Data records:
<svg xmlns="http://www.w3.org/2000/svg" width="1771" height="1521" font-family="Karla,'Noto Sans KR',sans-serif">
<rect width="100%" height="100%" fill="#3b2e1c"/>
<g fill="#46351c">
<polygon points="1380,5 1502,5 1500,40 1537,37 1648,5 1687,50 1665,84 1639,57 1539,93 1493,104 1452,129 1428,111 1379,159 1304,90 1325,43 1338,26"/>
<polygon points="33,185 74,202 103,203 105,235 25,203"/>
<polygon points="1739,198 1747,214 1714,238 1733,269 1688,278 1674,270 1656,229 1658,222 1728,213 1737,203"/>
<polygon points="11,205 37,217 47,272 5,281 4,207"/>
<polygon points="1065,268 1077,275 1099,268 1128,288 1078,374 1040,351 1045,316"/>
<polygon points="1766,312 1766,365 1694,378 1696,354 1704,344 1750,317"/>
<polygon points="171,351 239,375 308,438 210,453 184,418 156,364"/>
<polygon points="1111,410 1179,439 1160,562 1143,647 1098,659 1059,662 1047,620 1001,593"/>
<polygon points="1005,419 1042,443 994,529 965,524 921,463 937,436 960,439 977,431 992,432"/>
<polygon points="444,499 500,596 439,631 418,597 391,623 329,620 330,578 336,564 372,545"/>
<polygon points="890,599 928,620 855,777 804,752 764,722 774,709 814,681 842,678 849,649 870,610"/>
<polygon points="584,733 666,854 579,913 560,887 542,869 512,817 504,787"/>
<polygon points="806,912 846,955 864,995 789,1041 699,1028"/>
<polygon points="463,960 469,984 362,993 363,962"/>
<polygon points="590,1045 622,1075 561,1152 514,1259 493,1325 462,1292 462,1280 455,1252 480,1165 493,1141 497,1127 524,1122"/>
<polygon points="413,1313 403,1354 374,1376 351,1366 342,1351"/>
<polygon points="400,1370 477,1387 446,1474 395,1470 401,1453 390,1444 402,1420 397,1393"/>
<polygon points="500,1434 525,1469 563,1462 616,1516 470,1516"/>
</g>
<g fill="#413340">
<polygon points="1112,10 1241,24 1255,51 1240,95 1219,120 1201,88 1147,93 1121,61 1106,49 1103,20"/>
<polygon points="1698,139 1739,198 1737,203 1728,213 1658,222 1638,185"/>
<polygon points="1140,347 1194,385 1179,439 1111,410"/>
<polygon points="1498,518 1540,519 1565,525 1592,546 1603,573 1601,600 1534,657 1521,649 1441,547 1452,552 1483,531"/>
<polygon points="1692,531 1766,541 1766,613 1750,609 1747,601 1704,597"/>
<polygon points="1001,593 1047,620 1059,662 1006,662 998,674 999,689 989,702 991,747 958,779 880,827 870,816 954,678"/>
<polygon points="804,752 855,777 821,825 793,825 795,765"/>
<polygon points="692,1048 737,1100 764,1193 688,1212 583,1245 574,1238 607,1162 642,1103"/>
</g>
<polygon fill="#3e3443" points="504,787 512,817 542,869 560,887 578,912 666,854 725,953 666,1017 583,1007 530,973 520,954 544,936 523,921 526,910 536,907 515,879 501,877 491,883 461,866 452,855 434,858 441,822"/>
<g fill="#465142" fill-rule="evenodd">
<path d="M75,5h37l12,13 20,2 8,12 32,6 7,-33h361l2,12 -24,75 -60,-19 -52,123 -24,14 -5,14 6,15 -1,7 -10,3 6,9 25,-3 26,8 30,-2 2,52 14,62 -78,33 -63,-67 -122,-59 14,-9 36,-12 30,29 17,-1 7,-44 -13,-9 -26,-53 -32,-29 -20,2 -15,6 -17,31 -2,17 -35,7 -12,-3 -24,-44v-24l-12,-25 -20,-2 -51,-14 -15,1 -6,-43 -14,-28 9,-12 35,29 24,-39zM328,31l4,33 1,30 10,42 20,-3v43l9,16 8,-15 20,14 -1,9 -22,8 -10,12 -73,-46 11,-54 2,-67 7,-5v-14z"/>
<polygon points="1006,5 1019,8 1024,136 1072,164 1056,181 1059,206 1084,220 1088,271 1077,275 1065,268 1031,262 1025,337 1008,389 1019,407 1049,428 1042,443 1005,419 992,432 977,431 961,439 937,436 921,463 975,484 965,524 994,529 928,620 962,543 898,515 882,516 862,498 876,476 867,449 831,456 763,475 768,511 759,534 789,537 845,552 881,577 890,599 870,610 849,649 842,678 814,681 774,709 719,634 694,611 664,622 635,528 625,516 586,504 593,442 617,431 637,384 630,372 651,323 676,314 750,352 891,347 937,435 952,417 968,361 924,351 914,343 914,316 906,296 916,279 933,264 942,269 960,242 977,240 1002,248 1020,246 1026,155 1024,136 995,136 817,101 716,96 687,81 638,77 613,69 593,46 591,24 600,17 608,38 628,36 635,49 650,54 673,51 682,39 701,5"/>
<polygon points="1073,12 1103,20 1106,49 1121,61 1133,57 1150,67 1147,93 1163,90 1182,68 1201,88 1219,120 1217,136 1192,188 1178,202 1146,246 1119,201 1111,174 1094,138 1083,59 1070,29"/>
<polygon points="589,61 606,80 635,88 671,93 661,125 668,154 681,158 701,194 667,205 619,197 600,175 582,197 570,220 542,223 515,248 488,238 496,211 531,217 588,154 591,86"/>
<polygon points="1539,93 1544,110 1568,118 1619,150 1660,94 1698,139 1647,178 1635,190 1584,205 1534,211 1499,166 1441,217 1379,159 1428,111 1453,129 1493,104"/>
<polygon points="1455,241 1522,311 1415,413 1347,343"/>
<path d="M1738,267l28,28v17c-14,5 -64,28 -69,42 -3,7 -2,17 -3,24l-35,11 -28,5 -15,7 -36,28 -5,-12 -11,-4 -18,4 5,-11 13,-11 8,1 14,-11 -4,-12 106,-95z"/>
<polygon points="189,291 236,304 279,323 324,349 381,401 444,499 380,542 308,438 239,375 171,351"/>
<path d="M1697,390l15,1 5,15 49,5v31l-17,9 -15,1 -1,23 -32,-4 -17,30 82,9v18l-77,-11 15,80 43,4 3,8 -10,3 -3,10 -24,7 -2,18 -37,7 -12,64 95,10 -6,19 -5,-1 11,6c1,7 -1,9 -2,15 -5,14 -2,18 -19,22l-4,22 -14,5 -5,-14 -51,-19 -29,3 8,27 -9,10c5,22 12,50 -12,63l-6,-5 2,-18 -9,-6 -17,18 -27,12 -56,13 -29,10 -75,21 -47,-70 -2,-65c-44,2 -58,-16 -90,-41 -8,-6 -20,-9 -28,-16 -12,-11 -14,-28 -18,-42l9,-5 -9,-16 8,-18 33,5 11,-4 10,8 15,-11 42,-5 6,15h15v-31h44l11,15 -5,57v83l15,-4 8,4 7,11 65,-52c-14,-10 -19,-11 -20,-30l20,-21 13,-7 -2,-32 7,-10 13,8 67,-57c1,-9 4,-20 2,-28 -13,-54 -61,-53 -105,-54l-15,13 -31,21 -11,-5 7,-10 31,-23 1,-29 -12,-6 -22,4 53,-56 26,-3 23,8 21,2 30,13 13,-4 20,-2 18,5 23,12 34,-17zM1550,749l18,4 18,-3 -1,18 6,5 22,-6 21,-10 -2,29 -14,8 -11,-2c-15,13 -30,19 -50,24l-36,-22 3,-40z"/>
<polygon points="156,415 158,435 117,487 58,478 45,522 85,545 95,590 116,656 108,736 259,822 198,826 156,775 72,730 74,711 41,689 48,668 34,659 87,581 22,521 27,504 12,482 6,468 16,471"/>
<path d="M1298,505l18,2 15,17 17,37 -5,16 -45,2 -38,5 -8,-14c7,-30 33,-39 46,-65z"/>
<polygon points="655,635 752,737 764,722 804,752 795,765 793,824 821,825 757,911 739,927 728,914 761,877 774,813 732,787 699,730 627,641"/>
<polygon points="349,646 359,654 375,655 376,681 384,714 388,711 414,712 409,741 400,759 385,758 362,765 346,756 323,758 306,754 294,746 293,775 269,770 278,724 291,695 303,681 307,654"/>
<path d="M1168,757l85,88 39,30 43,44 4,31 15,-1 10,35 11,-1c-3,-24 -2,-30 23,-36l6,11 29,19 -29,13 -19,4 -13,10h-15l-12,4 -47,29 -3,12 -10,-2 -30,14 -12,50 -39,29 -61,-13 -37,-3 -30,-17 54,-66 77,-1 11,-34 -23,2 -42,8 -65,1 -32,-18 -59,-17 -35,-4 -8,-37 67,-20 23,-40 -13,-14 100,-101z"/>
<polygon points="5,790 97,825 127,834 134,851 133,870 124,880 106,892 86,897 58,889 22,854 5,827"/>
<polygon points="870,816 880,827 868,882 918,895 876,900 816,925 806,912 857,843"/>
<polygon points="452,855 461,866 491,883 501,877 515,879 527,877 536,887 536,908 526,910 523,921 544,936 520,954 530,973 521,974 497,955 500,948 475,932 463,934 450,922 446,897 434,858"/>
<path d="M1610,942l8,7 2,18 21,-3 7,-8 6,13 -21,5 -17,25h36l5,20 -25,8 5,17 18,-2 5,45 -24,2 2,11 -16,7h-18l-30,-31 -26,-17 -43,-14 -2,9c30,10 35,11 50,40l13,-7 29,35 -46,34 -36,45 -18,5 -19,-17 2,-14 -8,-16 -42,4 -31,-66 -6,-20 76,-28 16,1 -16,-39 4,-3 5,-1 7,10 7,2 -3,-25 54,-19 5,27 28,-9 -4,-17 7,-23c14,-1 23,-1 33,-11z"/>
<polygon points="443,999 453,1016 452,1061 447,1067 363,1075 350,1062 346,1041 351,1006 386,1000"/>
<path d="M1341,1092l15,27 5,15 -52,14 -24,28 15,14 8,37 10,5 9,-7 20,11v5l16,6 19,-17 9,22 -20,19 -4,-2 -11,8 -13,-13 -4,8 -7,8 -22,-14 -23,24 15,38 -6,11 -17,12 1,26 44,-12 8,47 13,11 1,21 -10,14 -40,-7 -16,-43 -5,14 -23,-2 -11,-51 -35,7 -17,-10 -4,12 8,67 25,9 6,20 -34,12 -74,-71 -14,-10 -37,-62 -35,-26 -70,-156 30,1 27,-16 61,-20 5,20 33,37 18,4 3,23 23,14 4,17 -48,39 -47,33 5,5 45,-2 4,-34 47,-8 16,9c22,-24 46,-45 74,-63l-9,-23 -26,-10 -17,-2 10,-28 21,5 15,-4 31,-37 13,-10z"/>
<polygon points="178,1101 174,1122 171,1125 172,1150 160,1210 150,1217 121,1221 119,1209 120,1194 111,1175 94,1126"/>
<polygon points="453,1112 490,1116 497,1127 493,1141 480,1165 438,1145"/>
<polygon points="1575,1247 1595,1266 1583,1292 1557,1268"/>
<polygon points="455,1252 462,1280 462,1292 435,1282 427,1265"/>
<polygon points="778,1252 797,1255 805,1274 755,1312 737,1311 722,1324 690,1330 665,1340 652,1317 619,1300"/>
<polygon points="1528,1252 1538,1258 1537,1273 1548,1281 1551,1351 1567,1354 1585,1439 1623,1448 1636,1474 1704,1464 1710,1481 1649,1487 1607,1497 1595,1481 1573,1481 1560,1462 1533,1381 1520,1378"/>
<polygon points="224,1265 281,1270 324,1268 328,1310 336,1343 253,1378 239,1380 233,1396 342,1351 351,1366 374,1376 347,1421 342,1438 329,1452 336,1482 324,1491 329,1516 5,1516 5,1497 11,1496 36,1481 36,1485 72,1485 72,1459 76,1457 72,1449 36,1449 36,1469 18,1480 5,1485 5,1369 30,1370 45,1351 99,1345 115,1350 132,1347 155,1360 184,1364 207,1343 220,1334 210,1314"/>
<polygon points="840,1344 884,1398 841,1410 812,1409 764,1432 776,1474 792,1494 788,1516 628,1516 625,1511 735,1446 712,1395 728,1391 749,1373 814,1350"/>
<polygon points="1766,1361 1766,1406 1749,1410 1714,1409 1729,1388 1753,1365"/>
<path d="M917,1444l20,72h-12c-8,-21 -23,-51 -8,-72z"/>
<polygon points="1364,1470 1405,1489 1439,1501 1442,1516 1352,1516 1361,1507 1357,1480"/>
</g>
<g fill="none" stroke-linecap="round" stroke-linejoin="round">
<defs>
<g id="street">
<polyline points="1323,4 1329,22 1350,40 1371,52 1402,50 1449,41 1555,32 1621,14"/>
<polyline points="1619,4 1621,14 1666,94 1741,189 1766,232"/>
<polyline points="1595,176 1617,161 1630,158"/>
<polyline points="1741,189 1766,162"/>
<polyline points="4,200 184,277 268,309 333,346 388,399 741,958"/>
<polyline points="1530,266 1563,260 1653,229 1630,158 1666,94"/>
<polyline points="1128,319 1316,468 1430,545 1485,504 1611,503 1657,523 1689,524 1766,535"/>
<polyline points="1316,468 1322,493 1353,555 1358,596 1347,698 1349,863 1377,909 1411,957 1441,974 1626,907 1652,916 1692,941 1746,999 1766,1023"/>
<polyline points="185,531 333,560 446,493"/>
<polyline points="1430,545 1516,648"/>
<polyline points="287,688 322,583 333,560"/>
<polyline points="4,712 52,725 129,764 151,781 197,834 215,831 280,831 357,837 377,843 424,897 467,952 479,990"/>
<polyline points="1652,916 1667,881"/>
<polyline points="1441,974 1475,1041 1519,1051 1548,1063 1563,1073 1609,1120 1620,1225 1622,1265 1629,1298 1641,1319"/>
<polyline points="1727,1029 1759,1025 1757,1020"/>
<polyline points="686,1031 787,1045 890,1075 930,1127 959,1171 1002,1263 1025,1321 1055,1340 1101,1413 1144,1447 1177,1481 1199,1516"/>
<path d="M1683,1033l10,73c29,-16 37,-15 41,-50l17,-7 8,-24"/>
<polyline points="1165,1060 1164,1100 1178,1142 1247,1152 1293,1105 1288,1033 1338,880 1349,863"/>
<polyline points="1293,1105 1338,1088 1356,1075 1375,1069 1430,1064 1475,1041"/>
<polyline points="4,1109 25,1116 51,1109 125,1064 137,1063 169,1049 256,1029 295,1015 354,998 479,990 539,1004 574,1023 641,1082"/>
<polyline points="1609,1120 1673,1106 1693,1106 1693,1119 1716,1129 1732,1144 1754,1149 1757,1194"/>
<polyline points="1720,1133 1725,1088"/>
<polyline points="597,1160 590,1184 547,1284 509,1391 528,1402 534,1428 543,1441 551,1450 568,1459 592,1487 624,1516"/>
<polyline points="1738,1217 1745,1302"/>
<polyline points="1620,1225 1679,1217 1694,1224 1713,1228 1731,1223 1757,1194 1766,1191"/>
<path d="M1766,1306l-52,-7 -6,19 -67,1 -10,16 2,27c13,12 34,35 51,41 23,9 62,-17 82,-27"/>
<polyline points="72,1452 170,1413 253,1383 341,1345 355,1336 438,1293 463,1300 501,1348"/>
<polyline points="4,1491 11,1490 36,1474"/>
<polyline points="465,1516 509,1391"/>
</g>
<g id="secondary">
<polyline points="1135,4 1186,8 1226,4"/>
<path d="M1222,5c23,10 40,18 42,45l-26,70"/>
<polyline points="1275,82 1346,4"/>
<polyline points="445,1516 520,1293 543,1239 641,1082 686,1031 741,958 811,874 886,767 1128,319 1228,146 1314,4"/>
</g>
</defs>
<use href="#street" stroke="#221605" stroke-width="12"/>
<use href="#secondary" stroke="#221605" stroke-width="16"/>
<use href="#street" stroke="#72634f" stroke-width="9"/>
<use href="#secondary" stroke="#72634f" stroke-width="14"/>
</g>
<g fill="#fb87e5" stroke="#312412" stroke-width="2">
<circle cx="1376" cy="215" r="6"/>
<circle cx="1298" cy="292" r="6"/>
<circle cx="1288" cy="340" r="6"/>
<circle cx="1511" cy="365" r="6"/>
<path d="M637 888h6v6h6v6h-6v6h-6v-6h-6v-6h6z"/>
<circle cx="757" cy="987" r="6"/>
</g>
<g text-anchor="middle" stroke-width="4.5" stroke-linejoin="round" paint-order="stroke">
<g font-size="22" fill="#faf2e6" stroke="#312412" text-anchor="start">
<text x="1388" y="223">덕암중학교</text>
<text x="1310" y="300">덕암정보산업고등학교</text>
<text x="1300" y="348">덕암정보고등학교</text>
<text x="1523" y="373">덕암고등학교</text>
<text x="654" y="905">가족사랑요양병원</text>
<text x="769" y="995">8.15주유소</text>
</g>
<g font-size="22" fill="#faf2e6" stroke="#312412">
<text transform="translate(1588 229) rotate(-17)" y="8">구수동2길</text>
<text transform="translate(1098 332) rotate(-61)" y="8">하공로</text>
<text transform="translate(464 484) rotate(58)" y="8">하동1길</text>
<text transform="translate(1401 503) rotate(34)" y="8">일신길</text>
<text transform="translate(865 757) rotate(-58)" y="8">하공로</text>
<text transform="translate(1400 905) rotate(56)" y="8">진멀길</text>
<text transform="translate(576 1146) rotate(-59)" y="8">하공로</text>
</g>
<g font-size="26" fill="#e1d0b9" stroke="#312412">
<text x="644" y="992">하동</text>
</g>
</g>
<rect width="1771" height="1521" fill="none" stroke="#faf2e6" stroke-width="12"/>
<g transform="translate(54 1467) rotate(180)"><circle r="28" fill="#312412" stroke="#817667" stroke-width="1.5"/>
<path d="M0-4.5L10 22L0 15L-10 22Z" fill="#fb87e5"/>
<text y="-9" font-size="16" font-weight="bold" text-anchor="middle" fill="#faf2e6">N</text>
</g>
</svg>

Task description:
Out of the data above, transcribe exactly and only the lines starting with the line that has "1739,198 1737,203 1728,213" and going on through the line that has "855,777 821,825 793,825", both included.

Written response:
<polygon points="1698,139 1739,198 1737,203 1728,213 1658,222 1638,185"/>
<polygon points="1140,347 1194,385 1179,439 1111,410"/>
<polygon points="1498,518 1540,519 1565,525 1592,546 1603,573 1601,600 1534,657 1521,649 1441,547 1452,552 1483,531"/>
<polygon points="1692,531 1766,541 1766,613 1750,609 1747,601 1704,597"/>
<polygon points="1001,593 1047,620 1059,662 1006,662 998,674 999,689 989,702 991,747 958,779 880,827 870,816 954,678"/>
<polygon points="804,752 855,777 821,825 793,825 795,765"/>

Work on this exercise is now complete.